**Metin Parçası**

....

İçimizdeki İrlandalılar
21.yy ilk çeyreğine doğru hızlı bir yol alırken günümüz iletişimin teknolojisinin de doruk noktasında yaşamaktayız. Zaman hızlı akıyor. Emperyalizm modernleşerek insanları kendi dünyasına çekiyor, kendine bağlıyor ve tutsak ediyor. Böyle bir zamanda toplumun büyük çoğunluğu tarafından kullanılan internet odaklı kitle iletişim araçları ve televizyonlarda yayınlanmakta olan dizi film programlarının toplumumuz üzerinde meydana getirdiği yıkıcı etkiler telafisi mümkün olmayan tahribatlara yol açmaktadır.
Bu bağlamda Türk toplumunda yoğun bir ilgiyle takip edilen dizi film programları da kültür ve medeniyetimiz üzerinde yozlaşma bağlamında yoğun bir baskı oluşturmaktadır. Öyle ki dizi filmlerde rol model olarak bizlere sunulan kimi oyunculardaki kendi kültürüne ve medeniyetine olan cahilliği, bize sunulan model tiplemelerinin aslında kültür ve medeniyetimize ne kadar uzak oldukları bilinen bir gerçektir. Tanzimat’la başlayıp günümüze kadar uzanan bir çizgide aydın ve sanatçılarımızın bazılarındaki Batı hayranlığı, onlardan takdir ve taltif almalarının büyüleyici etkisiyle zaman zaman can sıkıcı durumları ortaya çıkarmaktadır.

....

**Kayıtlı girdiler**
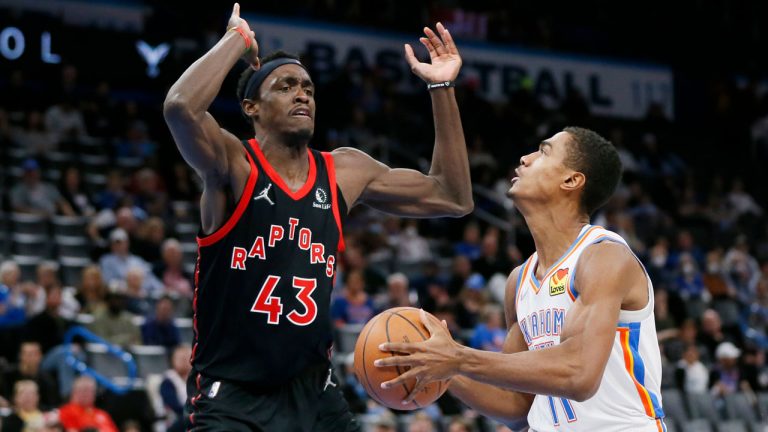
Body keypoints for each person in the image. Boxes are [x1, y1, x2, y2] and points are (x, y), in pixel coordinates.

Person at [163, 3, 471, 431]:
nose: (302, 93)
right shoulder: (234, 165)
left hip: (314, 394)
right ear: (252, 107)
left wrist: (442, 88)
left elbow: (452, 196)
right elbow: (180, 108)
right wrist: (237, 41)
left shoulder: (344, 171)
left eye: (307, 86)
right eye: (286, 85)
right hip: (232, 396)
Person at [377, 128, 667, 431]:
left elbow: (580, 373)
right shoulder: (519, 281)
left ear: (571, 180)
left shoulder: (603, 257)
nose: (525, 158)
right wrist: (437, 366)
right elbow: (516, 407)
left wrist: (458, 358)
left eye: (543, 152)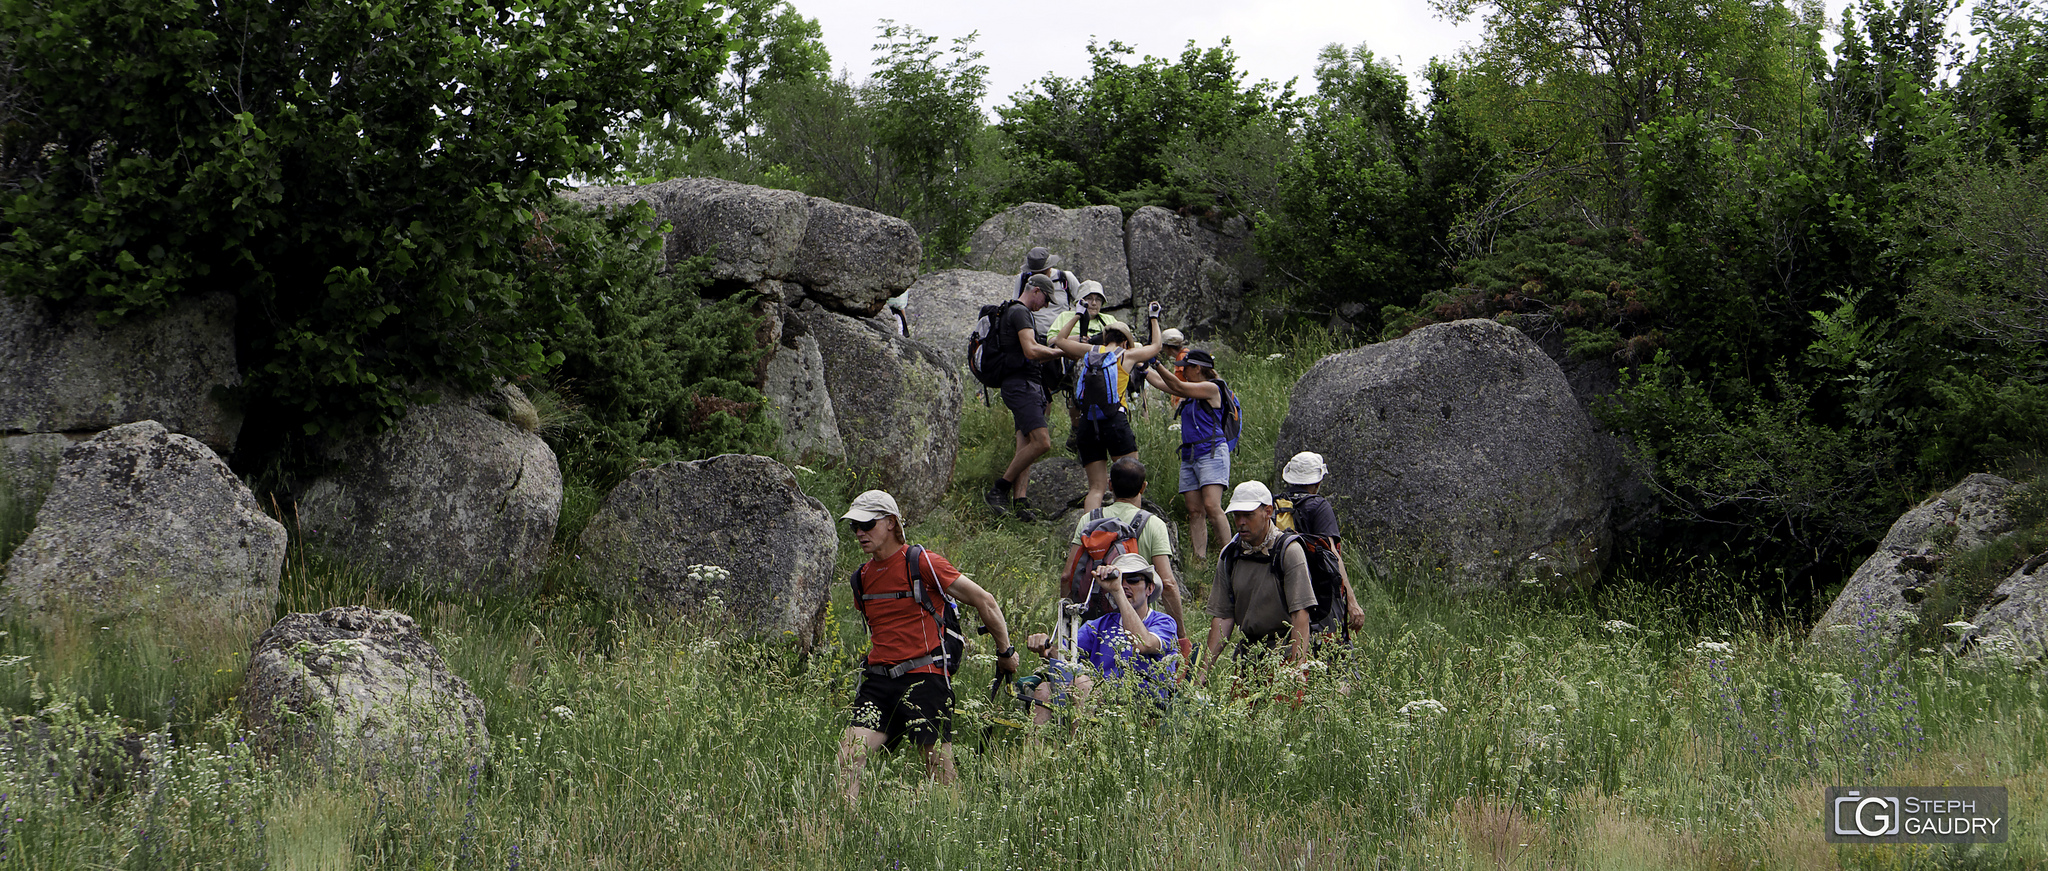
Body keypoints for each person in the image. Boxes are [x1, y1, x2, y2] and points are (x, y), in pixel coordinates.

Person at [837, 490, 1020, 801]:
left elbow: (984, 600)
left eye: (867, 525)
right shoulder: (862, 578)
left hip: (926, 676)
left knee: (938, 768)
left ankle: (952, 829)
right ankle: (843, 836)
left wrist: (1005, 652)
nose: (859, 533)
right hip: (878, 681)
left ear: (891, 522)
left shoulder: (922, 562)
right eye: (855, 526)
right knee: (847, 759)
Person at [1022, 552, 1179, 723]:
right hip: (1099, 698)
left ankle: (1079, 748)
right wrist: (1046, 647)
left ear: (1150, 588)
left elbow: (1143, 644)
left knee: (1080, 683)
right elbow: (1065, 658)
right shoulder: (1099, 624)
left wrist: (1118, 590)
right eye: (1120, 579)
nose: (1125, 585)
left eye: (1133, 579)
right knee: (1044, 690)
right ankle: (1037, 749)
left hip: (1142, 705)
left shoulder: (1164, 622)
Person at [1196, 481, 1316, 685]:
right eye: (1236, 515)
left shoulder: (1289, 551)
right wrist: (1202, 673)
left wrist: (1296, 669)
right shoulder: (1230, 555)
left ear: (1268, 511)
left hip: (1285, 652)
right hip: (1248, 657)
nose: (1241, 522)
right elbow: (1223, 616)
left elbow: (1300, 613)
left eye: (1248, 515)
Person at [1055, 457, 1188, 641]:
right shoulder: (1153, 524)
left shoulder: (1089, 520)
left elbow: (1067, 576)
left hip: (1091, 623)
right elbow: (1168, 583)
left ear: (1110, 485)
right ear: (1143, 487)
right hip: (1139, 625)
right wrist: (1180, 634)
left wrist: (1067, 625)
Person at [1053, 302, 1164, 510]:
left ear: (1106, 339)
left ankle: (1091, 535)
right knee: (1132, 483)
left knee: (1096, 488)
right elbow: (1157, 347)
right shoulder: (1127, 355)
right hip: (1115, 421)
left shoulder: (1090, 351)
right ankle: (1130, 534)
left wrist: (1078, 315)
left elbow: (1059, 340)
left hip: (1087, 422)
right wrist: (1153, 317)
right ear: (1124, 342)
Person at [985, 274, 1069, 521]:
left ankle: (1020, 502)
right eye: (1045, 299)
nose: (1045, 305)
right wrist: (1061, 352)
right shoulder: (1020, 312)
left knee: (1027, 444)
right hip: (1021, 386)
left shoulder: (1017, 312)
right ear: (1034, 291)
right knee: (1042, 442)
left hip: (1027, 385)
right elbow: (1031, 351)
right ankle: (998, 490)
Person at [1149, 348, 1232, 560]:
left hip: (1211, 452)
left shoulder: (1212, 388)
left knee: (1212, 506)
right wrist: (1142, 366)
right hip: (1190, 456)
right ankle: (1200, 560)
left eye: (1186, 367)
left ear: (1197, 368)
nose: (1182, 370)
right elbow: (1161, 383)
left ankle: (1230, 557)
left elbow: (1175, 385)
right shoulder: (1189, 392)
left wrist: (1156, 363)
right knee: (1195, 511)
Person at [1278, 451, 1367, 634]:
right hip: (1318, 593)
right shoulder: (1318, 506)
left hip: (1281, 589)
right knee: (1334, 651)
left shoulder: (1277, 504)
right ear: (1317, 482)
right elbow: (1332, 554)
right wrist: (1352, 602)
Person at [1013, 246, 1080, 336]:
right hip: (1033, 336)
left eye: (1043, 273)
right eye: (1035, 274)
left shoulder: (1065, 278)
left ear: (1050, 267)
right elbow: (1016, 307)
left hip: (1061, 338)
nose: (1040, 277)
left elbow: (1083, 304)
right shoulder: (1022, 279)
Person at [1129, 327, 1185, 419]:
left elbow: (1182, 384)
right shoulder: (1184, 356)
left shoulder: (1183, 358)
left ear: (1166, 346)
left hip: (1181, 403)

....

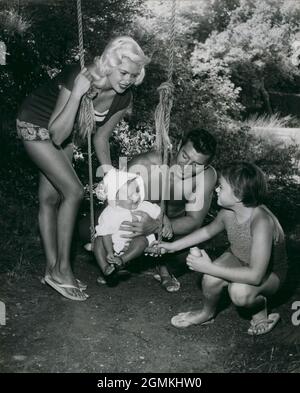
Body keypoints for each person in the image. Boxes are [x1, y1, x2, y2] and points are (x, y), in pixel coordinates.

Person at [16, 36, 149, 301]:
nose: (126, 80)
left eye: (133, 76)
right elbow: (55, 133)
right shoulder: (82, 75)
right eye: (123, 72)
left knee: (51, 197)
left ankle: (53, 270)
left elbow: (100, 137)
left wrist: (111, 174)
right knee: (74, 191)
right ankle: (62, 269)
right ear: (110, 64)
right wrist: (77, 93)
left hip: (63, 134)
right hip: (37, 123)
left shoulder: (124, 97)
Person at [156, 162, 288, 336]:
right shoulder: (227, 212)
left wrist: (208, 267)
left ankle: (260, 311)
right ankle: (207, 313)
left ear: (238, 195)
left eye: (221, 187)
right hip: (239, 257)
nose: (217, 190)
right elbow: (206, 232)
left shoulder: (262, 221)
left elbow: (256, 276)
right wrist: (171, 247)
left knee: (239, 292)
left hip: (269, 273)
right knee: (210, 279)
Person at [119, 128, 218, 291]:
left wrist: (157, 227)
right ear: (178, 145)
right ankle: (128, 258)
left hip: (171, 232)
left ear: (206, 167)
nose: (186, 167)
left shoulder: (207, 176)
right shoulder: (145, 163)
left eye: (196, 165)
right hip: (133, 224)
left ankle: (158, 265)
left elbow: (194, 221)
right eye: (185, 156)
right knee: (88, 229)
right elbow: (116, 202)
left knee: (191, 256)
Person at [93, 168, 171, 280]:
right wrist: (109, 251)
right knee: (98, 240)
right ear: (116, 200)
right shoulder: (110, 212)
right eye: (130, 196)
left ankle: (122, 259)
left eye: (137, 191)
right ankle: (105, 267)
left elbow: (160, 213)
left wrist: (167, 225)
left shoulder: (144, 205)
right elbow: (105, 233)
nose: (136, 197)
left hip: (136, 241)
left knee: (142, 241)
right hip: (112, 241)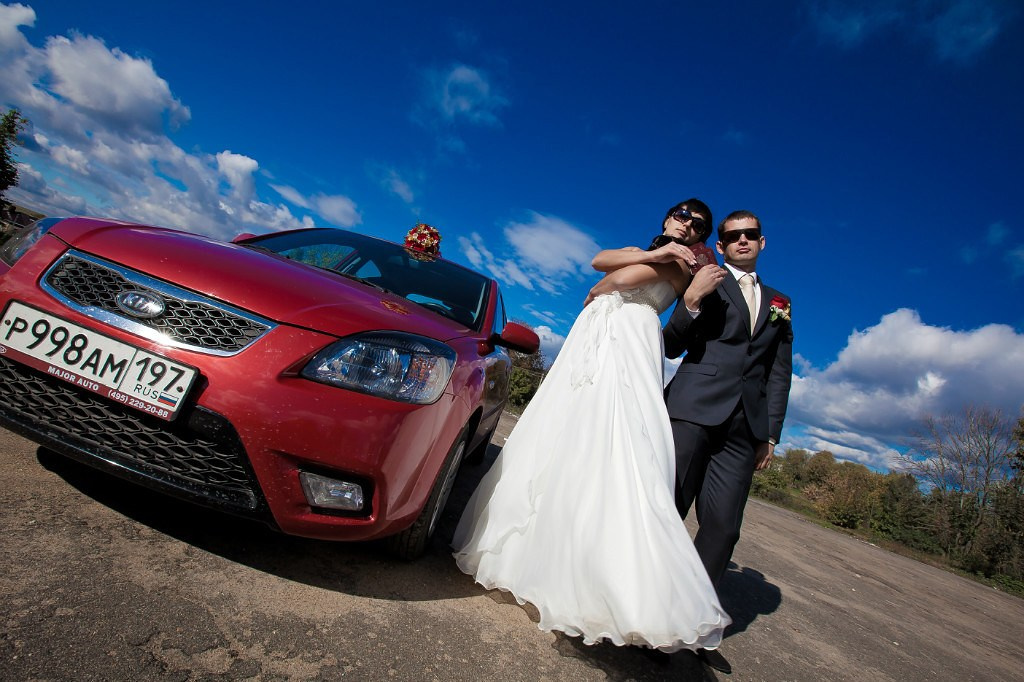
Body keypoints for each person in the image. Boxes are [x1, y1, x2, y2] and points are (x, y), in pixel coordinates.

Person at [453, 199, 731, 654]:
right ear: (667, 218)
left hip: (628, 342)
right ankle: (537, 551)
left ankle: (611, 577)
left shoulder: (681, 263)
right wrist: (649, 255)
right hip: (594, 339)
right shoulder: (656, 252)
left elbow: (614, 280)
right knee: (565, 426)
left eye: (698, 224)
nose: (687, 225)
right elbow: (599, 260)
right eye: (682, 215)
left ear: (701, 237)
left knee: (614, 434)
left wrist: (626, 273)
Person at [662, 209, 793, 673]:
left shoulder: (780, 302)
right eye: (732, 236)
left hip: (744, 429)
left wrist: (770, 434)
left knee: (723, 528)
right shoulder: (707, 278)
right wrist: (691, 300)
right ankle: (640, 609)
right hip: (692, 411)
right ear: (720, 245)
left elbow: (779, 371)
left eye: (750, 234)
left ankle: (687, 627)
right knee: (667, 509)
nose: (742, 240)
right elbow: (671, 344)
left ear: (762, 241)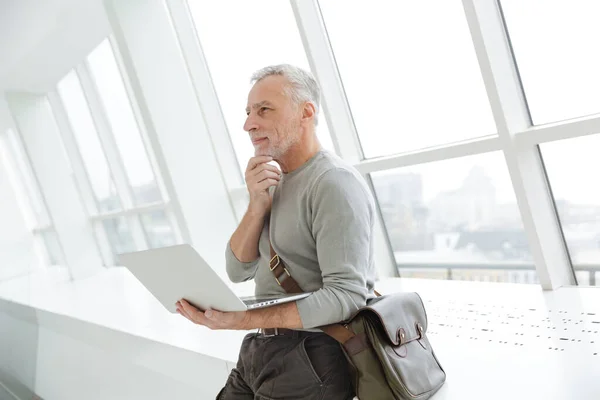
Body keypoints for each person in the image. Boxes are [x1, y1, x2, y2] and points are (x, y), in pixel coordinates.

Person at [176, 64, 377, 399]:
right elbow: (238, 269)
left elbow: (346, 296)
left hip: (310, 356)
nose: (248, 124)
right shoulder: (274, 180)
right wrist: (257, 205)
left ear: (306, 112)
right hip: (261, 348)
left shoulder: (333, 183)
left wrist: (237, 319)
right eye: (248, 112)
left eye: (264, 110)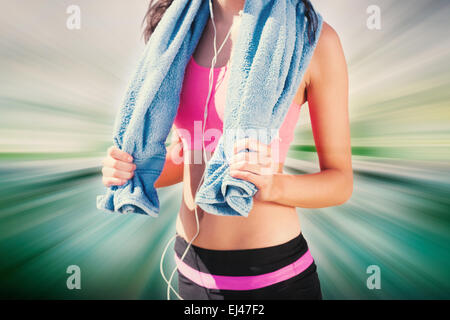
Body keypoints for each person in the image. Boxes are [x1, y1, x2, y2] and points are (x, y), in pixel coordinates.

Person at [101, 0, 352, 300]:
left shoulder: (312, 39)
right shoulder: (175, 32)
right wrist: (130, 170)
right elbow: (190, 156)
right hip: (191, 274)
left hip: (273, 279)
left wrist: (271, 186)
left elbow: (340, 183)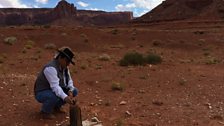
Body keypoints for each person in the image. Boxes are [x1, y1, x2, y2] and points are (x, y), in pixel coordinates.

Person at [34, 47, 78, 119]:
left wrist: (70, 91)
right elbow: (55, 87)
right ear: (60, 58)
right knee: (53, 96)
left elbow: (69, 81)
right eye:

....

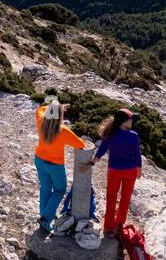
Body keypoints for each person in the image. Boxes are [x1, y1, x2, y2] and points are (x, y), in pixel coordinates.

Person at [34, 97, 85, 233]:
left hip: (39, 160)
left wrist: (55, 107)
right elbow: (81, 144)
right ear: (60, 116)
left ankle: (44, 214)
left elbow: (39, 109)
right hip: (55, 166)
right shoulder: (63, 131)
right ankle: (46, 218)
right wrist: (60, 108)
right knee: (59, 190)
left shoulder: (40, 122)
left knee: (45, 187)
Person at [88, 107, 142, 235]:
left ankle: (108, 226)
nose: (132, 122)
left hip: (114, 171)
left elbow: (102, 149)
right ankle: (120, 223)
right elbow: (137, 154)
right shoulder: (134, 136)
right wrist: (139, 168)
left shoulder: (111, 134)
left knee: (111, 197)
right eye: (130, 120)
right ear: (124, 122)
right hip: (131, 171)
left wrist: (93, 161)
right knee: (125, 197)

....

**Görev Listesi**
1. Metin parçasına göre şu soruları yanıtlayın:
(a) Emperyalizm modernleşerek insanlara ne yapıyor?
(b) Aydın ve sanatçılardaki Batı hayranlığı hangi dönemle başlayan bir çizgide yer alıyor?
(c) Dizi film programları kültür ve medeniyetimiz üzerinde hangi bağlamda baskı oluşturuyor?
2. Metin parçasında "İçimizdeki İrlandalılar" sözlerinden "tahribatlara yol açmaktadır." sözlerine kadar uzanan bölümü hiç değiştirmeden çıkarın.

**Problemlerin Yanıtları**
1.
(a) İnsanları kendi dünyasına çekiyor, kendine bağlıyor ve tutsak ediyor.
(b) Tanzimat'la başlayan bir çizgide.
(c) Yozlaşma bağlamında.

2.
İçimizdeki İrlandalılar
21.yy ilk çeyreğine doğru hızlı bir yol alırken günümüz iletişimin teknolojisinin de doruk noktasında yaşamaktayız. Zaman hızlı akıyor. Emperyalizm modernleşerek insanları kendi dünyasına çekiyor, kendine bağlıyor ve tutsak ediyor. Böyle bir zamanda toplumun büyük çoğunluğu tarafından kullanılan internet odaklı kitle iletişim araçları ve televizyonlarda yayınlanmakta olan dizi film programlarının toplumumuz üzerinde meydana getirdiği yıkıcı etkiler telafisi mümkün olmayan tahribatlara yol açmaktadır.